This page includes seven (7) problem sets as well as the rubric and guidelines.

Problem Sets Topics List of files
Problem set 1 (ZIP - 1.1MB) Diffusion, equivalent circuit and Nernst potential This zip file contains: 3 .pdf files, 3 .m files, and 1 .mat file
Problem set 2 (ZIP) Integrate and fire and Hodgkin-Huxley This zip file contains: 1 .pdf file, 7 .m files, and 1 .p file
Problem set 3 (PDF) Synapses as computational devices Reference: Vu, E.T., and F.B. Krasne. “Evidence for a Computational Distinction Between Proximal and Distal Neuronal Inhibition.” Science 255, no. 5052 (2018): 1710–12.
Problem set 4 (ZIP) How neurons respond to different stimuli This zip file contains: 1 .pdf file, 5 .m files, and 1 .mat file
Problem set 5 (ZIP) Analyzing EEG data This zip file contains: 1 .pdf file, 2 .m files, and 1 .mat file
Problem set 6 (ZIP) Perceptrons and PCA This zip file contains: 1 .pdf file, 1 .m file, and 1 .mat file
Problem set 7 (ZIP) Recurrent networks This zip file contains: 2 .pdf files

Problem Set Rubric and Guidelines

Scope of Problem Sets

The problems sets are designed to learn basic aspects of neural computation, where the emphasis is on articulating these models and analyses into working MATLAB®. These problems are the perfect place to assimilate and build upon what you have learned in lecture and recitation.

To achieve these goals, problems will combine: building numerical simulations of neuronal models and processes, analyses and visualization of data coming from either experimental data or as output of simulations, and a bit of analytical and conceptual work.

These exercises are geared towards assessing your coding competency, your ability to report data and models’ outcomes effectively, and to evaluate your conceptual understanding of the models and analyses used.

Assessment Criteria (Grading Rubric)

Problem sets will be graded according to three main criteria:

1. Accuracy (80% total grade)

This refers to the extent that your code produces the right output, plots and figures represent data accurately, analytical work is correct, and conceptual questions are well reasoned and logically sound.

Each problem set question will evaluated on a 4-point scale. The following tables give the point/assessment equivalency:

Points Assessment
4 Code executes without syntax errors and produces correct results throughout. Graphs correctly represent the data. Analytical work is correct. Conceptual questions are correctly reasoned, concise and precise.
3 Code executes without or with minimal syntax errors. One or two errors in code output, graphs, analytical work or conceptual responses are present.
2 Code executes with syntax errors. Multiple errors in code, output, graphs, analytical work or conceptual responses are present.
1 Code executes with multiple syntax errors.
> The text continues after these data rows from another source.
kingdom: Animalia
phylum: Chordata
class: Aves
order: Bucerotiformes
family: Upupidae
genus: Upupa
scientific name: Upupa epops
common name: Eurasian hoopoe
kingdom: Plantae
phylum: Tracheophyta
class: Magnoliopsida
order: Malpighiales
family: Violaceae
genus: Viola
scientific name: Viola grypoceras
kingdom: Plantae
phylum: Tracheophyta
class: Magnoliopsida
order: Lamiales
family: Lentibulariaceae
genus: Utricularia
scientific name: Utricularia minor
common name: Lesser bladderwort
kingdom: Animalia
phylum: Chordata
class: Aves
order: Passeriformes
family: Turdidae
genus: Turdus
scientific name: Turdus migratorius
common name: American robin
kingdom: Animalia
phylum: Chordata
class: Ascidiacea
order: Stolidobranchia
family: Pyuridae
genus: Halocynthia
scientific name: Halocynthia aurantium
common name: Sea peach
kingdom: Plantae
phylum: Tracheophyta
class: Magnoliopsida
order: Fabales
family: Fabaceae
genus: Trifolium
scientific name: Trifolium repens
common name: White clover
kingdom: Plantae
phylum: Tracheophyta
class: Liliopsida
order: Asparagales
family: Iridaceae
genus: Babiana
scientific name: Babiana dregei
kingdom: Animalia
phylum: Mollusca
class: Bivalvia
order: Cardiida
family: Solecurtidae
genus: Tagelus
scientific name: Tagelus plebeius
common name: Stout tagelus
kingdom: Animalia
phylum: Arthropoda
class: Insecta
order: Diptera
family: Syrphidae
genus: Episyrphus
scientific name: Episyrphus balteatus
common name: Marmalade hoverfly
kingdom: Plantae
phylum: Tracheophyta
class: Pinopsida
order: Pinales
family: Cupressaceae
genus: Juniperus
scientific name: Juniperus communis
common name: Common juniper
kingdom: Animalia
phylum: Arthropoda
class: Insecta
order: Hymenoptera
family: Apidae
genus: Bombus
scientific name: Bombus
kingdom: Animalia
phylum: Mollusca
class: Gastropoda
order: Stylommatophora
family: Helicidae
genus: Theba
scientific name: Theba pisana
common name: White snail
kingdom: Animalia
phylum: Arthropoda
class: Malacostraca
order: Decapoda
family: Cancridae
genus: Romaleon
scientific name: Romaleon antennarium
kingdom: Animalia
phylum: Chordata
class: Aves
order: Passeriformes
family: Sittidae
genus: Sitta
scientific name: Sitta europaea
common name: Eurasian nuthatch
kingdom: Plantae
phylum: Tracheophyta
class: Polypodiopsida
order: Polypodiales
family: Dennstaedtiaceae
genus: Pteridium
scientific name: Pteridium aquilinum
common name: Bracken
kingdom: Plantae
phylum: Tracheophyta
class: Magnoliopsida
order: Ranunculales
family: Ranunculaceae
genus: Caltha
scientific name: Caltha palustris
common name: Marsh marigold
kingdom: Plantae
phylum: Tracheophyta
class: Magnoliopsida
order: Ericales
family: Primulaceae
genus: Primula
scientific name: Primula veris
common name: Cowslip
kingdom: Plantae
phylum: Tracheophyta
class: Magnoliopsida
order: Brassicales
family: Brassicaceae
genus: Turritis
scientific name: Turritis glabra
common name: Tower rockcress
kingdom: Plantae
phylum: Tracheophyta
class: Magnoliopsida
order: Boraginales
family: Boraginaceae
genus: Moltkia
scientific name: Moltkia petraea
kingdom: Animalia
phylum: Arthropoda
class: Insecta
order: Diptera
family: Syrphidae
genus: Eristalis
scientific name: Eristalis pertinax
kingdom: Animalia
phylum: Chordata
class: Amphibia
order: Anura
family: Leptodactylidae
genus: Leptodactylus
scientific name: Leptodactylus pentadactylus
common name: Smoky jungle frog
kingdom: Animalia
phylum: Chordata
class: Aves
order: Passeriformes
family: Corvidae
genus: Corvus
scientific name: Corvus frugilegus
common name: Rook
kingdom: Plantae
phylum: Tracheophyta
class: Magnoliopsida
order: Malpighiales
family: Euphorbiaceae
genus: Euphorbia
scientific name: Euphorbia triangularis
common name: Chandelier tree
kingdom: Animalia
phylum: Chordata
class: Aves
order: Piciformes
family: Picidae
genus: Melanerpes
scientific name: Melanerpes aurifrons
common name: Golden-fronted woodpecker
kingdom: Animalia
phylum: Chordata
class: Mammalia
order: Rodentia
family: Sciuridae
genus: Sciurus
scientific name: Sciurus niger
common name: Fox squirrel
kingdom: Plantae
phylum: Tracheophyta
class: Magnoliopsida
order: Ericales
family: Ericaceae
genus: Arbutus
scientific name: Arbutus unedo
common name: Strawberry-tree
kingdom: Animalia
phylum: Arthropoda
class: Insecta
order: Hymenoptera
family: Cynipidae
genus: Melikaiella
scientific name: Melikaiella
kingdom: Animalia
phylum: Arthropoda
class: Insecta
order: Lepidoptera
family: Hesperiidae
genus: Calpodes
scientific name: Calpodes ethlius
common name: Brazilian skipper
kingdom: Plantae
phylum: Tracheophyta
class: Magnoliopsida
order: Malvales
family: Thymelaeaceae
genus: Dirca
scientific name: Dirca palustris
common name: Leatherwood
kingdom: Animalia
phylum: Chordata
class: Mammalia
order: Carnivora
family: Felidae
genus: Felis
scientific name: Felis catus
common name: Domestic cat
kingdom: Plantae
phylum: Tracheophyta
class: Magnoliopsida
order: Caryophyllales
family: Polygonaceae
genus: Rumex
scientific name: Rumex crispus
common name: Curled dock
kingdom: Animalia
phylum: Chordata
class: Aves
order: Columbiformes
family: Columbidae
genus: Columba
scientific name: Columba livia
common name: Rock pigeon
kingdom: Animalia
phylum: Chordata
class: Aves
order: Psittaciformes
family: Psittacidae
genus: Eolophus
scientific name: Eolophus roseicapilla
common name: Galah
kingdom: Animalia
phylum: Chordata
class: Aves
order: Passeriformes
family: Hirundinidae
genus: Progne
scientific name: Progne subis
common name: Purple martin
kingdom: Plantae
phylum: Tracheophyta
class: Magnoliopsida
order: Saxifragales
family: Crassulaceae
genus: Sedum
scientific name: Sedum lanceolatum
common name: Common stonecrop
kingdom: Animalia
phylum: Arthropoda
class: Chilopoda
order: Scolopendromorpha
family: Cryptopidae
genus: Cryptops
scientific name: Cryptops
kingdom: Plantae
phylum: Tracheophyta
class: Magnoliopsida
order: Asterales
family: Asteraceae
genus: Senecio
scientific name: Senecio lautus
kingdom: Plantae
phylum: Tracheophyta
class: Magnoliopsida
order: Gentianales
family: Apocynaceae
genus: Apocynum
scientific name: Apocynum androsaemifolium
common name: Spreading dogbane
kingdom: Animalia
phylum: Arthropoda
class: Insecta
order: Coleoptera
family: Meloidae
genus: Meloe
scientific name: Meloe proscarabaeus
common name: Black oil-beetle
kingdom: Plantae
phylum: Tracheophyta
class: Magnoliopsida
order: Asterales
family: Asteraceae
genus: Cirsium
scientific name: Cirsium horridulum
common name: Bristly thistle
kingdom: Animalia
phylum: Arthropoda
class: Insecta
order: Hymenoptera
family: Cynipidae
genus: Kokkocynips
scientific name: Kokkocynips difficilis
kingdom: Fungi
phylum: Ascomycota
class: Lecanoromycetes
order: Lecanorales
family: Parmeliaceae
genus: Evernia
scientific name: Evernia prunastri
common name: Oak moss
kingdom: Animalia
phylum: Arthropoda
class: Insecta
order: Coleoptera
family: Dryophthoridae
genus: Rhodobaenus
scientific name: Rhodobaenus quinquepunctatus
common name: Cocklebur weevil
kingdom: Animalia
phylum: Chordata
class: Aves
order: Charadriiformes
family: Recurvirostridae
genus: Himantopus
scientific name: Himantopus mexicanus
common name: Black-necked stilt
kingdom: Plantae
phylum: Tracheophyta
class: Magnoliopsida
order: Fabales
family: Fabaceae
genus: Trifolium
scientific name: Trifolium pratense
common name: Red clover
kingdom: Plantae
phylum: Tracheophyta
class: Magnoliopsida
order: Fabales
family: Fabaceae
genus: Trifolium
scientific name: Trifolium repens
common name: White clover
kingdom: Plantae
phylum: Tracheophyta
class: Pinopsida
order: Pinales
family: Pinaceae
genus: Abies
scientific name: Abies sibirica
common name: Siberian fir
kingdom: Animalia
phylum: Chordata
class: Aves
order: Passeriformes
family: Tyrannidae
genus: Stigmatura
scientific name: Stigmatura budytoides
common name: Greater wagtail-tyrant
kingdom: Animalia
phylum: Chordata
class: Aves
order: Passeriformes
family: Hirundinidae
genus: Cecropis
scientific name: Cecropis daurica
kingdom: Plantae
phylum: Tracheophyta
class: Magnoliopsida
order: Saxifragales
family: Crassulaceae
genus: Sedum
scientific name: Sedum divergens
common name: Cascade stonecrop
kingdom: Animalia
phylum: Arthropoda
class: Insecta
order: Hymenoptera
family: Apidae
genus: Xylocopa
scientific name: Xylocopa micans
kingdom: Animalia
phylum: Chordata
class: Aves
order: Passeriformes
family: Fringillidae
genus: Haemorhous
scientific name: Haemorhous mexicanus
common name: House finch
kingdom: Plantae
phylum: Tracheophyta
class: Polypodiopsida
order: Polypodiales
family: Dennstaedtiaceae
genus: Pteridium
There are numerous errors in code output, graphs, analytical work and conceptual responses.

2. Adherence to guidelines (10% total grade):

This evaluates the extent to which the code, graphs, equations and conceptual responses are presented per the guidelines specifications set in the assignment submission instructions.

Note that this is different than the ‘correctness’ criterion defined above. For example, a piece of code can produce correct results, but not in the way specified by the problem statement (wrong graphic display, etc.). Alternatively, code can meet the problem specifications, but contain errors that affect accuracy or validity.

This criterion will be evaluated on a 10-point scale for the whole problem set.

3. Readability (10% total grade):

This evaluates: if the code is well organized and human-readable; if data are plotted with appropriate labeling, scaling and explanations; and if the narrative is well organized and provides explanatory value.

This criterion will be evaluated on a 10-point scale for the whole problem set.

Other Notes

Note that code efficiency (i.e. how optimal is your code in performing the required computations) is not part of the rubric.

Writing efficient code is a skill that develops over the years and after taking several courses. We will try to teach you how to optimize code and will encourage you to produce sound and efficient code.

However, the emphasis will be on understanding the numerical techniques and developing intuitions that will carry to more advanced course work.

All 9.40 assignments should run within 5-10 minutes on your laptop, even with the most inefficient approaches. If your code is taking longer than this, there might be bugs or issues that go beyond writing efficient code.